As Alex Rodriguez’s suspension saga unfolds, the New York Yankees insist it’s business as usual for them.
They hope their embattled slugger can give their fading playoff hopes a boost. They insist he’s welcome in their clubhouse. And closer Mariano Rivera expressed some sympathy for A-Rod.
”Alex is my friend and it’s definitely hard when you see all this stuff and when you see fans booing a player because I’m a player,” he said. ”It’s just hard. It is what it is, but at the same time he’s a human being. To see the way they boo him it’s hard to take and to see.”
Rodriguez was the designated hitter in his second game back for the New York Yankees in Tuesday’s 3-2 loss. He walked in his first plate appearance and was hit by a pitch in his second time up, drawing cheers from the crowd. He also had a single.
Manager Joe Girardi said Rodriguez was feeling fine, but he decided not to play him at third base against the Chicago White Sox on Tuesday night.
”I thought with kind of a long game (Monday), I chose to DH him today,” Girardi said. ”Probably put him back at third base (Wednesday). I didn’t even ask him and he said he felt good today. I didn’t even ask him, I just thought it was a good idea today.”
The three-time AL MVP was given a 211-game suspension from Thursday through the 2014 season by Major League Baseball for violations of its drug agreement and labor contract. Hours after Monday’s announcement, A-Rod started at third base and went 1 for 4 in his first appearance of the season after hip surgery in January.
He was showered with boos and ”Steroids! Steroids!” chants in that game.
Rodriguez said he will appeal the suspension, which will be stayed until a decision by arbitrator Fredric Horowitz, likely in the offseason.
Union head Michael Weiner maintains 211 games was excessive discipline and said Tuesday on SiriusXM Radio that he advised Rodriguez to settle if Major League Baseball offered a shorter penalty.
”I don’t want to give a number, but there was a number that I gave A-Rod and we advised him to take it. He was never given that number,” Weiner said. ”Based on the evidence that we saw we made a recommendation. The commissioner’s office didn’t meet it. They were much higher.
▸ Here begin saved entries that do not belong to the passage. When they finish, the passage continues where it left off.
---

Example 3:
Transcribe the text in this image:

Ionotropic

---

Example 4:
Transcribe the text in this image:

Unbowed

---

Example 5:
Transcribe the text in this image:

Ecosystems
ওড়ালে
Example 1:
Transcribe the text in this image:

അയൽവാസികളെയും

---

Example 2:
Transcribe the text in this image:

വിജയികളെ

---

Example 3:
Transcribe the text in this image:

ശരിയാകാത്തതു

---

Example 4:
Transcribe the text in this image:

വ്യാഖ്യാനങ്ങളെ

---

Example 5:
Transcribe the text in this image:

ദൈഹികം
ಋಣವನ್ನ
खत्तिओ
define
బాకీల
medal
And therefore, we’re at a hearing.”
Rodriguez declined comment on that after the game, saying, ”I’m not talking about that case any longer.”
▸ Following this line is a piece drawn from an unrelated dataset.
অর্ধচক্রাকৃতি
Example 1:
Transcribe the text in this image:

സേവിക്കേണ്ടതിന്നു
Weiner said the union, at the behest of Rodriguez’s lawyers, had requested a meeting with MLB on Saturday but after talking to management the sides decided not to get together.
On the field, the Yankees are hoping Rodriguez can give them the production they’ve been lacking at third and boost their postseason chances. They entered Tuesday’s game 9 1/2 games back in the AL East.
”It’s been a difficult year,” general manager Brian Cashman said. ”I’ve been around a long time, I’ve been doing this a long time but certainly have been a lot of extra stuff that you’re not used to dealing with, not just the Alex stuff. I’m talking about the amount of injuries we’ve had.”
Cashman said he’s operating under the assumption that the Yankees will have Rodriguez the rest of the season, although ”no one’s told me either way.”
Girardi said Rodriguez will probably play third on Wednesday and that he would like to use him more in the field than at DH.
Girardi also said catcher Francisco Cervelli, who was suspended 50 games on Monday, had surgery to remove hardware from his right hand.
Right-hander David Phelps will likely be out a few more weeks after sustaining a different strain in his pitching forearm than the one that landed him on the disabled list last month. And right-hander Michael Michael Pineda will be shut down for a week to 10 days after he left his start with Triple-A Scranton/Wilkes-Barre on Friday because of shoulder stiffness.
As for Rodriguez, the Yankees insist they’re not bothered by the circus-like atmosphere surrounding his return. After all, they’re used to the spotlight.
”This is the New York Yankees; we wouldn’t expect anything different,” Curtis Granderson said. ”Obviously, there was a little story there. But I don’t see it being the last story. Once you get yourself into the postseason … the cameras come rolling back in.”